**Task objective:** All that is wanted is how many lines in the records below include the string "سفارشی".

[Provided data — start]

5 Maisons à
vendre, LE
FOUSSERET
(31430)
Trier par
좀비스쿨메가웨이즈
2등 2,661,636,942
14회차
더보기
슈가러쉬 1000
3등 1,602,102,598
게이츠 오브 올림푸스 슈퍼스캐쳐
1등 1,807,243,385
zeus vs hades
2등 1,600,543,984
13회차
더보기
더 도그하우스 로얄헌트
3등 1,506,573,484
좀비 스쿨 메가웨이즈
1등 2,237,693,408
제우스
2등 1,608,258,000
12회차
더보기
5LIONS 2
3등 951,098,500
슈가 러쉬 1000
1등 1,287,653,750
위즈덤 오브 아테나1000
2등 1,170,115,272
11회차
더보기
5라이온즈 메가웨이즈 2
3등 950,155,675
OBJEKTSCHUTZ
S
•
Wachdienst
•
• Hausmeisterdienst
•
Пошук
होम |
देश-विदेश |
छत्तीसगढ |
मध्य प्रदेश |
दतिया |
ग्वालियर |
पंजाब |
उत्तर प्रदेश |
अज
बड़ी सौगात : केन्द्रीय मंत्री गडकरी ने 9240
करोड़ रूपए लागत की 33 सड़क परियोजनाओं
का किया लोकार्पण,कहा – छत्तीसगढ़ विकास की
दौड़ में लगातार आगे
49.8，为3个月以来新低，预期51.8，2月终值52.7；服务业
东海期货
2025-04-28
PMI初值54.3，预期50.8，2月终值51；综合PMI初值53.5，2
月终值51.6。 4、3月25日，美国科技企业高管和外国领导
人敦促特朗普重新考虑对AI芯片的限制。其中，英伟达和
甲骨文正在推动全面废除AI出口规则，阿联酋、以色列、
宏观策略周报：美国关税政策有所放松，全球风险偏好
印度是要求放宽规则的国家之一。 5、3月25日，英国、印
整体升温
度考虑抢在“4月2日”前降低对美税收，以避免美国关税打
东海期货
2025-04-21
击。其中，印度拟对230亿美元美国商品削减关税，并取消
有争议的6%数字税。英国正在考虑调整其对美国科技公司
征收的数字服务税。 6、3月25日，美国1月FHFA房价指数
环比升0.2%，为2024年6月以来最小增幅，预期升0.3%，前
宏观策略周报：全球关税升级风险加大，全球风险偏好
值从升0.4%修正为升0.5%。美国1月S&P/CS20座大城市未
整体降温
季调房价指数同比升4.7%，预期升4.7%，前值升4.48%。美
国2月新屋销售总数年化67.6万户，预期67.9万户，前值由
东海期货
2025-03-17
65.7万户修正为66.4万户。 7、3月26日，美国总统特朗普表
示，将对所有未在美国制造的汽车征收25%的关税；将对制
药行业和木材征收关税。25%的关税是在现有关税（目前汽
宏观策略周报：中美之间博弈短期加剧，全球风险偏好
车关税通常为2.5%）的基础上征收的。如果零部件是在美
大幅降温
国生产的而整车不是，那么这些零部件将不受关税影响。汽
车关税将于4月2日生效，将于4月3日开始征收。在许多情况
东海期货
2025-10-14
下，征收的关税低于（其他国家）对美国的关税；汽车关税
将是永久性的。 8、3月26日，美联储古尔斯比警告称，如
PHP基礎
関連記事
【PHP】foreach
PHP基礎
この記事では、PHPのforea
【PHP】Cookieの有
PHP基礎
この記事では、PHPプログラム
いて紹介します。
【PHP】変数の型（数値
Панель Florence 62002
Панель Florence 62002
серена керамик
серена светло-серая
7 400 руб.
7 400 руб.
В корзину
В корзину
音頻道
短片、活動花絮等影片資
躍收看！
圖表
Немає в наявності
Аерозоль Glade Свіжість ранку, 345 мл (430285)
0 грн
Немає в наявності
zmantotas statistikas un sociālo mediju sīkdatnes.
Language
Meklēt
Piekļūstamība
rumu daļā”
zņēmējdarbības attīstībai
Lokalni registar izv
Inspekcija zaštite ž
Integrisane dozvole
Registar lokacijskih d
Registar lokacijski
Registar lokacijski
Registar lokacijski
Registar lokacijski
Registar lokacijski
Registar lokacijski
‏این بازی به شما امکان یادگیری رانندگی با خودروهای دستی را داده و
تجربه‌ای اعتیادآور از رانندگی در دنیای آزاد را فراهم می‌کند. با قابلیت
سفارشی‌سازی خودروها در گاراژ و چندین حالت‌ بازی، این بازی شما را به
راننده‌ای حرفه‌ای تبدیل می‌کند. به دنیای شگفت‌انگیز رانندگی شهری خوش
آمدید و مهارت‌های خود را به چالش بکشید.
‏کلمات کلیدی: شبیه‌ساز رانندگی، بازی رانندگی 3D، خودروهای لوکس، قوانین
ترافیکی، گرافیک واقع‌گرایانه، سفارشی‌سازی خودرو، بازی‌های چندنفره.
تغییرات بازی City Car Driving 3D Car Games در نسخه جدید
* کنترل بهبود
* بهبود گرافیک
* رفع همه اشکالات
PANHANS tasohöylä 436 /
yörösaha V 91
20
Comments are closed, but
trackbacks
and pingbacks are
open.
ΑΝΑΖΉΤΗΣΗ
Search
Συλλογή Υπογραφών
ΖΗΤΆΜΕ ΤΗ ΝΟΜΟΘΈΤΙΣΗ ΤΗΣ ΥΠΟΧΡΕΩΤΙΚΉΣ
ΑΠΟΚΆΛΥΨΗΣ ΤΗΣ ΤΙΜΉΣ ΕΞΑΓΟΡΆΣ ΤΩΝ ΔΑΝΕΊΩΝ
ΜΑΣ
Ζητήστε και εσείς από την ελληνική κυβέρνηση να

[Provided data — finish]

**Result for this exercise:** 2